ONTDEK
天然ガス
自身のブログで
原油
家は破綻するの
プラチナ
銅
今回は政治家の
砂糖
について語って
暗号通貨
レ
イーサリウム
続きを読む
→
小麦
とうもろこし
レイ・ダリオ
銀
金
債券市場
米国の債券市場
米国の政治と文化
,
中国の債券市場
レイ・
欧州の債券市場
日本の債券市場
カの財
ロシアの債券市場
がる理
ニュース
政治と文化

********

Recast the text lines of the rows above as a Markdown table with the columns Number and Line, giving each non-blank line its own entry.

WORKED SOLUTION:
| Number | Line |
|---|---|
| 1 | ONTDEK |
| 2 | 天然ガス |
| 3 | 自身のブログで |
| 4 | 原油 |
| 5 | 家は破綻するの |
| 6 | プラチナ |
| 7 | 銅 |
| 8 | 今回は政治家の |
| 9 | 砂糖 |
| 10 | について語って |
| 11 | 暗号通貨 |
| 12 | レ |
| 13 | イーサリウム |
| 14 | 続きを読む |
| 15 | → |
| 16 | 小麦 |
| 17 | とうもろこし |
| 18 | レイ・ダリオ |
| 19 | 銀 |
| 20 | 金 |
| 21 | 債券市場 |
| 22 | 米国の債券市場 |
| 23 | 米国の政治と文化 |
| 24 | , |
| 25 | 中国の債券市場 |
| 26 | レイ・ |
| 27 | 欧州の債券市場 |
| 28 | 日本の債券市場 |
| 29 | カの財 |
| 30 | ロシアの債券市場 |
| 31 | がる理 |
| 32 | ニュース |
| 33 | 政治と文化 |